Earlier, the New York Times broke a story about China and Russia spying on President Trump’s personal phone calls via his unsecured iPhone. In a case of possibly the most dangerous iPhone addiction ever reported, Trump continues to use his phone despite being warned of the breach.
China has not remained silent on the matter. The Verge writer Sam Byford reports on China’s official response.
“Hua Chunying, frequent official spokesperson and deputy director of the Chinese foreign ministry’s information department, said ‘If they are very worried about iPhones being tapped, they can use Huawei,’ as reported by The Washington Post’s Luna Lin. Hua went on to dismiss the NYT’s report as ‘fake news,’ according to the South China Morning Post. ‘Seeing this report, I feel there are those in America who are working all-out to win the Oscar for best screenplay,’ she is reported to have said.”
It is interesting to note that China has made no official denial that takes the accusation seriously. Hua Chunying’s hectoring response was more a gibe than a denial.
It is also worthy of note that Huawei was particularly called out as an alternative to the iPhone.

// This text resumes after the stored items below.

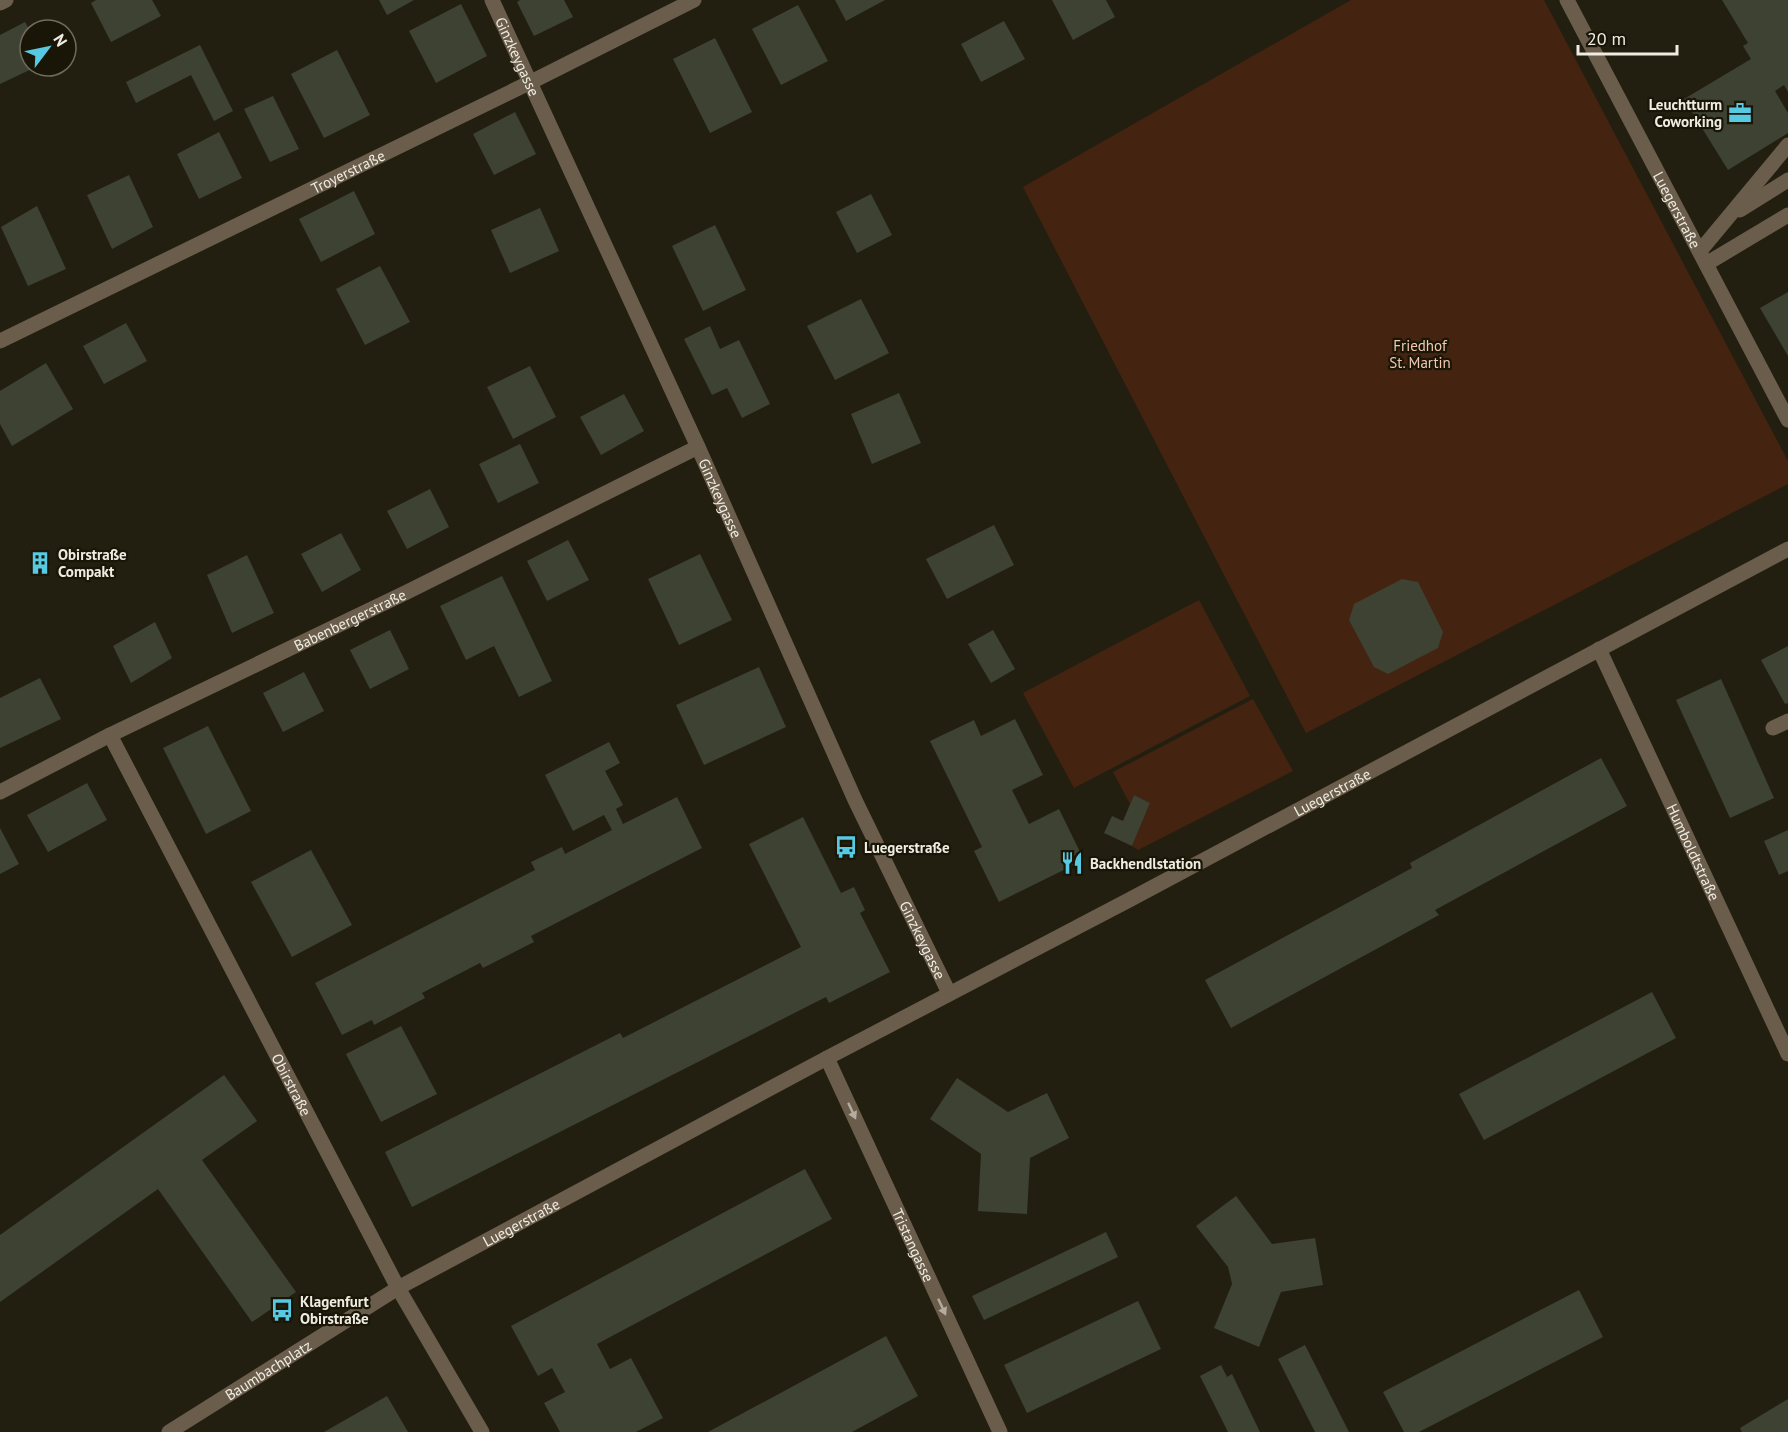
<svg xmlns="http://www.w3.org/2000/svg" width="1788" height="1432" viewBox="0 0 1788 1432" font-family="'PT Sans',sans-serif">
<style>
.green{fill:#442310}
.building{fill:#3d4232}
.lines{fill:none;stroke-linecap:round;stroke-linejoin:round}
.service{stroke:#6b5d4b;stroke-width:15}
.minor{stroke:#6b5d4b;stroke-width:15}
.tertiary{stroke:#6b5d4b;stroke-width:15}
.oneway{fill:#b4ac9e}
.labels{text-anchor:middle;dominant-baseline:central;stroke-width:4.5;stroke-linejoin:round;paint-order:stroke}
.street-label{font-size:15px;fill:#efece2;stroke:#191607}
.poi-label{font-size:15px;font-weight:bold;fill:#efece2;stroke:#191607;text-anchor:start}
.park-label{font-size:15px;fill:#f5c8af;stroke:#191607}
</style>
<rect width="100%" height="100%" fill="#231f10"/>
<!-- green -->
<g class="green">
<polygon points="1351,0 1544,0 1788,461 1788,484 1306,733 1023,187"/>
<polygon points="1199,600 1250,696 1074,788 1023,693"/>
<polygon points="1253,699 1293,771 1138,850 1132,846 1150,803 1134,795 1130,804 1113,772"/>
</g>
<!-- building -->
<g class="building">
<polygon points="96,0 152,0 161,16 111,42 91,3"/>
<polygon points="379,0 414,0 387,15"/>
<polygon points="520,0 564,0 573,17 534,36 517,2"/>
<polygon points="835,0 885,0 846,21"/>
<polygon points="1052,0 1106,0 1115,17 1073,40"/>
<polygon points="1722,0 1788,0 1788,92 1784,85 1775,91 1788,113 1788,133 1728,170 1684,99 1751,59 1743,46 1748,43"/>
<polygon points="461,4 487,56 436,83 409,31"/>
<polygon points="798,5 828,61 781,85 752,29"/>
<polygon points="1004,21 1025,59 981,82 961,44"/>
<polygon points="25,22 30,31 30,66 38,66 0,84 0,35"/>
<polygon points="715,38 752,112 710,133 673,59"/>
<polygon points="200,45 233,111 214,121 191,75 136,103 126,82"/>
<polygon points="337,50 370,115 324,138 291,74"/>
<polygon points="273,96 299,149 270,162 244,109"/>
<polygon points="515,112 536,154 494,175 473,134"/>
<polygon points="219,132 242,178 199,199 177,154"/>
<polygon points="129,175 153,227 112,249 87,195"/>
<polygon points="354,191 375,234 321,262 299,219"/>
<polygon points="871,194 892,235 857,253 836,212"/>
<polygon points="37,206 66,269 28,286 1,227"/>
<polygon points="540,208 559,251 510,273 491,230"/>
<polygon points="715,225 746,290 703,311 672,246"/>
<polygon points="380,266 410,322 365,345 336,289"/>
<polygon points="1788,292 1788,356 1760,308"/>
<polygon points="861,299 889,353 835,380 807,326"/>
<polygon points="126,323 147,361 104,384 83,346"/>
<polygon points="710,326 720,349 739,340 770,404 742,418 727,388 712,395 684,339"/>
<polygon points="46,363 73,409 12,446 0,424 0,391"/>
<polygon points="530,366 556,417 513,439 487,387"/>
<polygon points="899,393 921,443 872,464 851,414"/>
<polygon points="624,394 644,431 601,455 580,417"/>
<polygon points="520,444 539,483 498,503 479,464"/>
<polygon points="430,489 449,527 407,549 387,511"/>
<polygon points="994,525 1014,565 947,599 926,559"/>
<polygon points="341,533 361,570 322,592 301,554"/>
<polygon points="568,540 589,580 547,601 527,561"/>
<polygon points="40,552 50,568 41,574 31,558"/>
<polygon points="700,554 732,620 679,645 648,579"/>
<polygon points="247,555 274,613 232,633 207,575"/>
<polygon points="502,576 552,681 519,697 494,646 466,660 440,606"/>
<polygon points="1402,579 1418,582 1443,632 1438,648 1388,674 1374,667 1349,620 1354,604"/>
<polygon points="155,622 172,658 131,683 113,646"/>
<polygon points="390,630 409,669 370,689 350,650"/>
<polygon points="993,630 1015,669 991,683 968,644"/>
<polygon points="1788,646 1788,703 1785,704 1761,660"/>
<polygon points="759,667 786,727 704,765 676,705"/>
<polygon points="304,672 324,711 283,732 263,693"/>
<polygon points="40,678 61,719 0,748 0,698"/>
<polygon points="1721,679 1774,798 1730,818 1676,700"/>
<polygon points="1015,719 1043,775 1012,790 1029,824 1059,809 1084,860 999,902 974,851 982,847 930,741 974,720 981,736"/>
<polygon points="208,726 251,811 206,834 163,748"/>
<polygon points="609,742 620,763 605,771 623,805 616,809 623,824 677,797 702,848 531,936 534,942 483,968 480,963 422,993 425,998 374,1025 372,1020 342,1035 315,983 535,870 531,862 562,847 565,854 612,830 604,815 573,831 545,775"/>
<polygon points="1601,758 1627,806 1435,910 1439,915 1231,1028 1205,980 1412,868 1410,863"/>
<polygon points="87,783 107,820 48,852 27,815"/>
<polygon points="1134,795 1150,803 1132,846 1104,833 1112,816 1123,821"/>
<polygon points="803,817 841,893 854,887 865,910 860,913 890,972 829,1003 826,997 412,1207 385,1152 620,1033 623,1038 801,947 749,844"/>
<polygon points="0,828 19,864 0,874"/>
<polygon points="1788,830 1788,871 1779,875 1764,841"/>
<polygon points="311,850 352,925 292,957 251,882"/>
<polygon points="1652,992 1676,1038 1484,1140 1459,1094"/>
<polygon points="401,1026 437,1094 381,1122 346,1054"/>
<polygon points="224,1075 257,1121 202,1160 296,1292 252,1322 158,1189 0,1302 0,1235"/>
<polygon points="957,1078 1008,1112 1047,1093 1069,1138 1030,1158 1027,1214 978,1211 981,1154 930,1119"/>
<polygon points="805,1169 832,1219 597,1344 610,1369 631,1358 663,1418 636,1432 560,1432 544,1403 565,1392 552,1368 538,1376 511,1326"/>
<polygon points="1236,1196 1272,1244 1315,1238 1323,1285 1281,1292 1259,1347 1214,1328 1232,1284 1228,1267 1196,1226"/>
<polygon points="1106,1232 1118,1257 984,1320 972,1296"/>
<polygon points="1579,1290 1603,1337 1419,1432 1404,1432 1383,1392"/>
<polygon points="1138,1301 1161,1349 1027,1413 1004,1365"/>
<polygon points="886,1336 918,1396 852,1432 708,1432"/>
<polygon points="1305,1345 1349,1432 1315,1432 1278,1359"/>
<polygon points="1221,1365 1227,1377 1232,1374 1260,1432 1228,1432 1200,1376"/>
<polygon points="387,1396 408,1432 324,1432"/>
<polygon points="1788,1399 1788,1432 1742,1432 1740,1428"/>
</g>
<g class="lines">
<!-- service -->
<g class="service">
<path id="s1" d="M 1567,0 L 1788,420"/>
<polyline points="1740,210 1788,180"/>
<polyline points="1700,251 1788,145"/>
<polyline points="1706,264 1788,215"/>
<polyline points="1773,728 1788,721"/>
</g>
<!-- minor -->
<g class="minor">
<path id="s2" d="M 492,0 L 698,447 L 855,800 L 949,993"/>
<polyline points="0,3 6,0"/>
<path id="s3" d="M 0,341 L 531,82 L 694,0"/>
<path id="s4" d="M 1599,649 L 1788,1054"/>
<path id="s5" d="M 110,735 L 398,1288 L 482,1432"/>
<path id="s6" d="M 0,792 L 110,735 L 405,593 L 698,447"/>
<path id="s7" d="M 827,1058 L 1000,1432"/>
</g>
<!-- tertiary -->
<path class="tertiary" id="s8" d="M 169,1432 L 398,1288 L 827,1058 L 1129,900 L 1788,549"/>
</g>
<!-- one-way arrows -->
<defs><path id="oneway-solid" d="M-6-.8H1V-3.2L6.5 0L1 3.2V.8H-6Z" transform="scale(1.5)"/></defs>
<g class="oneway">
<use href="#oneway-solid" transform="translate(852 1111) rotate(65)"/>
<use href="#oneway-solid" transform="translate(942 1307) rotate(65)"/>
</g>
<!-- icons -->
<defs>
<g id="office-bare" transform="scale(1.8)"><path d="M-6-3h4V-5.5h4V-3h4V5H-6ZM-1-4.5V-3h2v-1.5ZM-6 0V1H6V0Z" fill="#57c9e2" stroke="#191607" stroke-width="2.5" paint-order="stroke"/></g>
<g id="building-bare" transform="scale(1.8)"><path d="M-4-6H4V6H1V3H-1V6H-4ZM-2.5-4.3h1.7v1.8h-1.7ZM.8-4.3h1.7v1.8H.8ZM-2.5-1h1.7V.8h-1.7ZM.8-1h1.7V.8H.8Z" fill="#57c9e2" stroke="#191607" stroke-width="2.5" paint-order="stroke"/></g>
<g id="bus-bare" transform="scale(1.8)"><path d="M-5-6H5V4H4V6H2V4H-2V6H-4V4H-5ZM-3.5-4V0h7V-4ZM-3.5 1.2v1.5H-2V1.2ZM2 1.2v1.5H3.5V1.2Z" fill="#57c9e2" stroke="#191607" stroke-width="2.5" paint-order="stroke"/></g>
<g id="restaurant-bare" transform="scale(1.8)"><path d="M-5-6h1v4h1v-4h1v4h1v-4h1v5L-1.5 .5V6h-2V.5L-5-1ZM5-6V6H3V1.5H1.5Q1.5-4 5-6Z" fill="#57c9e2" stroke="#191607" stroke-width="2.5" paint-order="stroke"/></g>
</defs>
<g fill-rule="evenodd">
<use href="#office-bare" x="1740" y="113"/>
<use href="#building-bare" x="40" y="563"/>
<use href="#bus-bare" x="846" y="847"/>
<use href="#restaurant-bare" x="1072" y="863"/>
<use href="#bus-bare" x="282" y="1310"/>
</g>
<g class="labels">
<!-- street labels -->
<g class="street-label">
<text stroke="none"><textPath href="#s2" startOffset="62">Ginzkeygasse</textPath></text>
<text stroke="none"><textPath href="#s3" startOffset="387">Troyerstraße</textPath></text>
<text stroke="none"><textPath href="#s1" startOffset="237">Luegerstraße</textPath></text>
<text stroke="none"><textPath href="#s2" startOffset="548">Ginzkeygasse</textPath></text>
<text stroke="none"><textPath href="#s6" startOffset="390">Babenbergerstraße</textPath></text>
<text stroke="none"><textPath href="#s8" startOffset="1328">Luegerstraße</textPath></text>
<text stroke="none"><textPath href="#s4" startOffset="224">Humboldtstraße</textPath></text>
<text stroke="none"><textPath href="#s2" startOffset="1034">Ginzkeygasse</textPath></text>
<text stroke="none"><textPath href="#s5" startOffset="394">Obirstraße</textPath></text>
<text stroke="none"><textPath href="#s8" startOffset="410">Luegerstraße</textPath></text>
<text stroke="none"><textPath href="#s7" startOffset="206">Tristangasse</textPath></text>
<text stroke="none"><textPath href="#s8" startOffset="117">Baumbachplatz</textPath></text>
</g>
<!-- poi labels -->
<g class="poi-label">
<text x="1722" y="104" text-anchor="end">Leuchtturm<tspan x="1722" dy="17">Coworking</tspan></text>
<text x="58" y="554">Obirstraße<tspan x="58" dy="17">Compakt</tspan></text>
<text x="864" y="847">Luegerstraße</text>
<text x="1090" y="863">Backhendlstation</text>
<text x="300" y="1301">Klagenfurt<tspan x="300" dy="17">Obirstraße</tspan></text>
</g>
<!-- park labels -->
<g class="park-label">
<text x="1420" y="345">Friedhof<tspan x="1420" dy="17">St. Martin</tspan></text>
</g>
</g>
<!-- north arrow -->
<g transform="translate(48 48) rotate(58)"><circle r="28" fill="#191607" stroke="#6f6c5f" stroke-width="1.5"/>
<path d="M0-4.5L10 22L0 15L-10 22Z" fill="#57c9e2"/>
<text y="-9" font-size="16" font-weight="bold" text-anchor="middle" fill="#efece2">N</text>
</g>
<!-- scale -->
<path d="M1578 45v9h99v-9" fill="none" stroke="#efece2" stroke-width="3"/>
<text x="1587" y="45" font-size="18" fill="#efece2" stroke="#191607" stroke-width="4.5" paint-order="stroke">20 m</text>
</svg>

There are many Chinese smartphone manufacturers that are favorably reviewed with strong support from U.S. enthusiasts.
Part of the answer probably lies in the fact that Huawei has been the target of government scrutiny by the U.S. government. But that only explains part of it. ZTE was also equally a target. In August, Engadget reported in a headline, “US bans government personnel from using Huawei and ZTE devices.”
China may have reason to feel somewhat persecuted by U.S. news outlets. They are still dealing with the fallout from the Bloomberg piece alleging Chinese spy chips being placed in servers used by 30 companies. So far, there has been no corroboration of any aspect of the story and stringent denials of every claim from the parties mentioned.
Now, an even bigger U.S. news outlet is accusing them of espionage against the President of the United States with no named sources or technical corroborative evidence. The U.S. and China have a strained political relationship at the moment. An all-out trade war is a possibility that both parties want to avert. These types of accusations do not help.
So far, Apple has not made an official response to the story. It is doubtful that China’s teasing comments will be the last we hear on the matter.